Most of the stats we have are derived from offensive events - goals scored, shots attempted, shots taken. Defense is defined by things that didn't happen (the pass didn't get through, the guy wasn't open, the shot was taken, but it wasn't the shot he wanted) and is thus largely unmeasurable. This is why everyone looks for proxies for it.

For me, I haven't seen a proxy yet that is particularly inspiring. We can judge from zone starts the kind of tasks a player is given. QUALCOMP can give us an assessment of the propensity of the opposition to outshoot whoever they face. We can reasonably derive from the data who the defensive players are. What we can't really tell is how good they are at it. The fact that a defensive player is being outshot, sometimes severely, doesn't mean he isn't good at what he does.

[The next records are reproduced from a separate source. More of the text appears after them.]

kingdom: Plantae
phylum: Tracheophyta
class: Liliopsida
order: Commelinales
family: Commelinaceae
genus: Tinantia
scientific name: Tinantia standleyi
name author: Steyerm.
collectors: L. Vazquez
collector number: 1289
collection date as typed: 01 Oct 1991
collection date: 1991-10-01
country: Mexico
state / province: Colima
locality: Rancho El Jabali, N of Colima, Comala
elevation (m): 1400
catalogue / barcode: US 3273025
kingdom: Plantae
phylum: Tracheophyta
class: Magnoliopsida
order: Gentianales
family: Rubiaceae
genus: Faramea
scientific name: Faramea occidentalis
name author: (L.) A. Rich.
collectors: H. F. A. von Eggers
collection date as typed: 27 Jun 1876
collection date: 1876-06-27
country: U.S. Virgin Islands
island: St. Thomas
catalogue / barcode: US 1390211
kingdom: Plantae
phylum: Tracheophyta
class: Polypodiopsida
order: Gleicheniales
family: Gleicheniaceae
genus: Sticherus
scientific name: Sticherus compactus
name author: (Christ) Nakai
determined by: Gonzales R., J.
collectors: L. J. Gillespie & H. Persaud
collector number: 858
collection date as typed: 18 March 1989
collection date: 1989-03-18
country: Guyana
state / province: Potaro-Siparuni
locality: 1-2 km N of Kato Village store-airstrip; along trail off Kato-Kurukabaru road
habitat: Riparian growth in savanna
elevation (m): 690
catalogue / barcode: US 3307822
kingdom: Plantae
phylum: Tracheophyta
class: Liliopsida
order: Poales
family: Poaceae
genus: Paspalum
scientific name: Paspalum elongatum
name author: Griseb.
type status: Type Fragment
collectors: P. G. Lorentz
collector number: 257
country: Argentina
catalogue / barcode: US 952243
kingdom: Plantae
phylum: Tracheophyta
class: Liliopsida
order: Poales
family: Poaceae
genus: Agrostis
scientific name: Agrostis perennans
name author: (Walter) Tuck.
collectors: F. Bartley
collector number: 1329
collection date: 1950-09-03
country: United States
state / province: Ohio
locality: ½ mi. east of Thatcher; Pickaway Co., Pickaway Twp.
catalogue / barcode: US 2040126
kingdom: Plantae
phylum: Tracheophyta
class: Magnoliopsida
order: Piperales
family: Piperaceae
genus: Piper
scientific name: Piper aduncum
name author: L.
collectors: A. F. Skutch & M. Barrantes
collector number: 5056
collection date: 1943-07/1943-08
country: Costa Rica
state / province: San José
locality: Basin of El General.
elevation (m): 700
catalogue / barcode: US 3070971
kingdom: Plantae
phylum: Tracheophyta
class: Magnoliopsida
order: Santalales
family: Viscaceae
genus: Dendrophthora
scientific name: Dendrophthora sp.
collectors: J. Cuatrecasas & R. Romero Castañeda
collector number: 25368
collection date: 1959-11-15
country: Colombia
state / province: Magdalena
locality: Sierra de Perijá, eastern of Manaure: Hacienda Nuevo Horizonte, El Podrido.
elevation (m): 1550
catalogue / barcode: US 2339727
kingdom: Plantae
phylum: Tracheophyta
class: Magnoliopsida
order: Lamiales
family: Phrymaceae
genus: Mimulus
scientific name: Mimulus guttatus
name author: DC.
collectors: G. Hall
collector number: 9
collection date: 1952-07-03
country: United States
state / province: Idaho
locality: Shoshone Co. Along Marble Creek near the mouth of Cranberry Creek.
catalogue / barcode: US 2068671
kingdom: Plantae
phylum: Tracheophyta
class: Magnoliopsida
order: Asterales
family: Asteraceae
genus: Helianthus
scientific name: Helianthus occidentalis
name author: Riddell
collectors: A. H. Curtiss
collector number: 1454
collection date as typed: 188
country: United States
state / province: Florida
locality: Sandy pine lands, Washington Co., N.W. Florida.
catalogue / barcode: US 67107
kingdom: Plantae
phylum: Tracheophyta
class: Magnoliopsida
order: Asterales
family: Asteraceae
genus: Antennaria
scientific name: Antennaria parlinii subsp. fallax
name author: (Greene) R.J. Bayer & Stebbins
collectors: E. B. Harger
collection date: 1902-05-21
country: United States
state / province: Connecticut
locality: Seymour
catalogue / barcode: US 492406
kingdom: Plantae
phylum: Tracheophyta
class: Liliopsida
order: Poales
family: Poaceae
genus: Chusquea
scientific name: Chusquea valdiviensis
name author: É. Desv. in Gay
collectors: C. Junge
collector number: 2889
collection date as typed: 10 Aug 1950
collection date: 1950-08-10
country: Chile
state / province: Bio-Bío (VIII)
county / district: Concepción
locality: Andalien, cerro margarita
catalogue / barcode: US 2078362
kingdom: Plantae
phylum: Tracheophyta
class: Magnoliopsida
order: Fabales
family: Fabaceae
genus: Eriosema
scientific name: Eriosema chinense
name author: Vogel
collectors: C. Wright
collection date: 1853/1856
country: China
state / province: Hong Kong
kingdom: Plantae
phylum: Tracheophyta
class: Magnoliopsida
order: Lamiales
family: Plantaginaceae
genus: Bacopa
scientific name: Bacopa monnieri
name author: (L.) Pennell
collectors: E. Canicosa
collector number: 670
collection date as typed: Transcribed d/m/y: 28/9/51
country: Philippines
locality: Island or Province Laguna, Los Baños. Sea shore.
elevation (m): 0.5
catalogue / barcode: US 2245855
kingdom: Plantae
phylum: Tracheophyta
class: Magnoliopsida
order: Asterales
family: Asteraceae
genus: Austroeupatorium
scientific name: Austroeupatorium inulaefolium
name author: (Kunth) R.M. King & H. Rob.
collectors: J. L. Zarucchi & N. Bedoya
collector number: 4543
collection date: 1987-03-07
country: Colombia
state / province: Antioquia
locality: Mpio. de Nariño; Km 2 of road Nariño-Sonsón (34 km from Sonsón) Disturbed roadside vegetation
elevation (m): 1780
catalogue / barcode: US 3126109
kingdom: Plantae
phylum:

I find that the people who develop these measures tend to be very specific about their usage, their limitations and what can and cannot be derived from them. They also tend to be very good at reassessing and revising based on new evidence. It's the secondary market, if you will, where we find trouble.

People will often take a measure and use it to make a blanket statement about a player. It may be that Corsi is a good predictor of overall team success, but if Player X has a brutal Corsi rating, it doesn't tell us that he sucks. It's entirely possible that he does suck, but Corsi alone can't tell us that. We need to know what his role is and what an expected Corsi rating for this role would be, given his opponents, his linemates, their respective propensity for offense, the system the team is playing, etc. Without that, the number is basically meaningless.

Some of this might just be message board/comment thread tendencies. The formats tend to lead to shorter comments and perhaps it is simply expected that someone who says "Player X sucks. His Corsi is brutal" is implying that it sucks in the context of his QUALCOMP, zone starts, etc., etc. A pithy remark can't come with a thousand words of qualifiers or it just won't work. Some will read this and say, "Of course I consider all sorts of other factors." Good. Please continue to do so.

At any rate, that's my impression. I really enjoy the stats, I'm iffy on a lot of the interpretation.

I've looked at card number four in this set.  It's pretty thin, but seems free of landmines.  Should take me less than six weeks to write, I hope.